Where the Patient, the Doctor and the State Collide
Lombardo’s scholarship is more than mere curiosity, though. Issues such as eugenics and coercive medicine, he says, inform hot-button issues that are being debated at various levels of government as we speak.
“It’s relevant to the same types of things that are going on today, where people want to be free to accept or refuse treatment and, in many ways, want to draw boundaries around what states can do to them,” he says. “It’s not a good guys/bad guys thing; it comes up when there’s a crisis, like when people contract a contagious disease — what do we do with them? People say, ‘Leave us alone,’ while the politicians say, ‘Well, we can’t just leave you alone, that’s not an option.’ There are personal expectations and personal values having to do with bodily integrity, there’s the state’s need to maintain order, and there’s the medical profession’s need to have appropriate input into the practices that will allow the state to do its job most effectively.”

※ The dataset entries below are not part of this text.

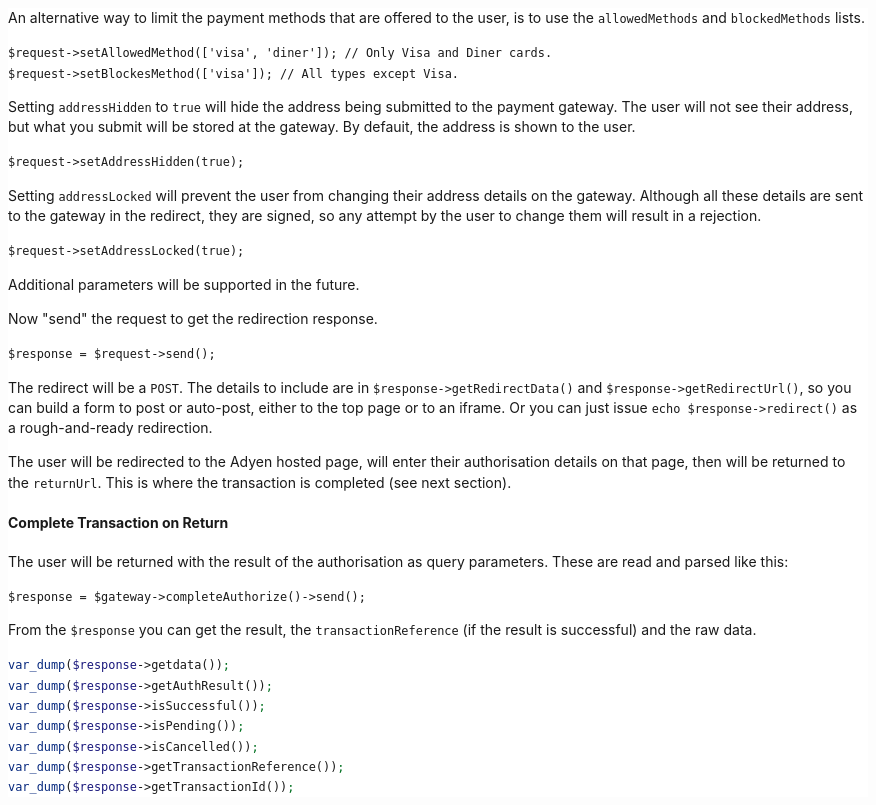 An alternative way to limit the payment methods that are offered to the user,
is to use the `allowedMethods` and `blockedMethods` lists.

    $request->setAllowedMethod(['visa', 'diner']); // Only Visa and Diner cards.
    $request->setBlockesMethod(['visa']); // All types except Visa.

Setting `addressHidden` to `true` will hide the address being submitted to
the payment gateway.
The user will not see their address, but what you submit will be stored at
the gateway.
By defauit, the address is shown to the user.

    $request->setAddressHidden(true);

Setting `addressLocked` will prevent the user from changing their address
details on the gateway.
Although all these details are sent to the gateway in the redirect, they are
signed, so any attempt by the user to change them will result in a rejection.

    $request->setAddressLocked(true);

Additional parameters will be supported in the future.

Now "send" the request to get the redirection response.

    $response = $request->send();

The redirect will be a `POST`.
The details to include are in `$response->getRedirectData()` and `$response->getRedirectUrl()`,
so you can build a form to post or auto-post, either to the top page
or to an iframe. Or you can just issue `echo $response->redirect()` as a rough-and-ready
redirection.

The user will be redirected to the Adyen hosted page,
will enter their authorisation details on that page,
then will be returned to the `returnUrl`.
This is where the transaction is completed (see next section).

#### Complete Transaction on Return

The user will be returned with the result of the authorisation as query parameters.
These are read and parsed like this:

    $response = $gateway->completeAuthorize()->send();

From the `$response` you can get the result, the `transactionReference`
(if the result is successful) and the raw data.

```php
var_dump($response->getdata());
var_dump($response->getAuthResult());
var_dump($response->isSuccessful());
var_dump($response->isPending());
var_dump($response->isCancelled());
var_dump($response->getTransactionReference());
var_dump($response->getTransactionId());
```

The struggle between those forces continues to play out today, in everything from the debate over the 2010 Patient Protection and Affordable Care Act to the government’s response to epidemics such as AIDS and Ebola. The struggle naturally attracts controversy — sometimes in unexpected ways. In his capacity as a senior advisor to the Presidential Commission for the Study of Bioethical Issues, for example, Lombardo helped unearth extensive evidence that then Surgeon General Thomas Parran Jr. endorsed experiments in the late 1940s in which U.S. doctors infected hundreds of Guatemalans with syphilis without their knowledge.
“When you’re doing research in medicine and you find material from the past that casts institutions or individuals in a bad light, people get very upset,” Lombardo says. “They say you’re just digging up dirt from the past that they don’t want to talk about. You’re taking heroes off their pedestals.”

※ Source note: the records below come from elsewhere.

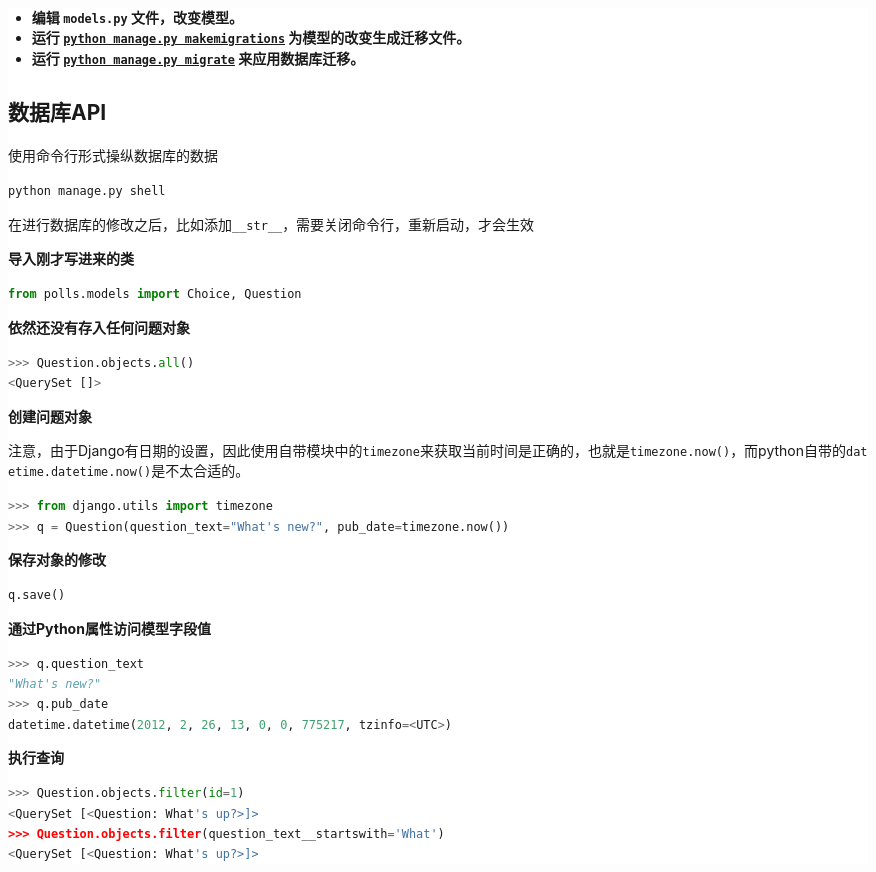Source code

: - **编辑 `models.py` 文件，改变模型。**
- **运行 [`python manage.py makemigrations`](https://docs.djangoproject.com/zh-hans/3.1/ref/django-admin/#django-admin-makemigrations) 为模型的改变生成迁移文件。**
- **运行 [`python manage.py migrate`](https://docs.djangoproject.com/zh-hans/3.1/ref/django-admin/#django-admin-migrate) 来应用数据库迁移。**

## 数据库API

使用命令行形式操纵数据库的数据

```
python manage.py shell
```

在进行数据库的修改之后，比如添加`__str__`，需要关闭命令行，重新启动，才会生效

 **导入刚才写进来的类**

```python
from polls.models import Choice, Question 
```

**依然还没有存入任何问题对象**

```python
>>> Question.objects.all()
<QuerySet []>
```

**创建问题对象**

注意，由于Django有日期的设置，因此使用自带模块中的`timezone`来获取当前时间是正确的，也就是`timezone.now()`，而python自带的`datetime.datetime.now()`是不太合适的。

```python
>>> from django.utils import timezone
>>> q = Question(question_text="What's new?", pub_date=timezone.now())
```

**保存对象的修改**

```python
q.save()
```

**通过Python属性访问模型字段值**

```python
>>> q.question_text
"What's new?"
>>> q.pub_date
datetime.datetime(2012, 2, 26, 13, 0, 0, 775217, tzinfo=<UTC>)
```

**执行查询**

```python
>>> Question.objects.filter(id=1)
<QuerySet [<Question: What's up?>]>
>>> Question.objects.filter(question_text__startswith='What')
<QuerySet [<Question: What's up?>]>
```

But Lombardo continues to see great value and relevance in “discovering material that was historically hidden, writing about that in a scholarly sense, cooperating with people in the world of media and journalism to make the stories known to a broader public, and then participating in a conversation with legislators to ask, ‘How should we remember this unpleasant history? How should we keep it from being buried again, and how should it inform the way we treat patients now?’ It’s about shedding a little bit of light on our past so that we can at least have our eyes open as we go forward.”
‘Superstars’ at Georgia State
As complex as Lombardo’s scholarly interests may be, he says he’s fortunate to be surrounded by like-minded individuals at the College of Law’s Center for Law, Health & Society. “To be here, to have great students and colleagues around me who are interested in the same issues I am, is as good as it gets,” he says. “Beyond Atlanta, the Cook Professorship is a scholar’s ticket to the world, and it’s allowed me to do the kinds of things I’ve always wanted to do.”
That includes exhibiting Georgia State’s collected expertise at conferences and presentations as far away as New York or Karachi, Moscow or Rome. And not only has Lombardo been able to expand the university’s reputation around the globe, his position has enabled him to bring knowledge and expertise back for the benefit of Georgia State students and faculty.
Of all the many facets to his job — research, teaching, writing, presenting — Lombardo says one of the most rewarding is serving “not just as a teacher of students but also as a mentor to younger legal scholars.” He’s been grateful for the opportunity to help to attract new minds to Georgia State and watch their energy and ideas continue the school’s development into a globally respected knowledge resource.
“One of the most exciting things for me is helping to recruit people of a younger generation here, then take a role in supporting their careers,” he says. “Long after guys like me are gone, there will be superstars at this school for sure.”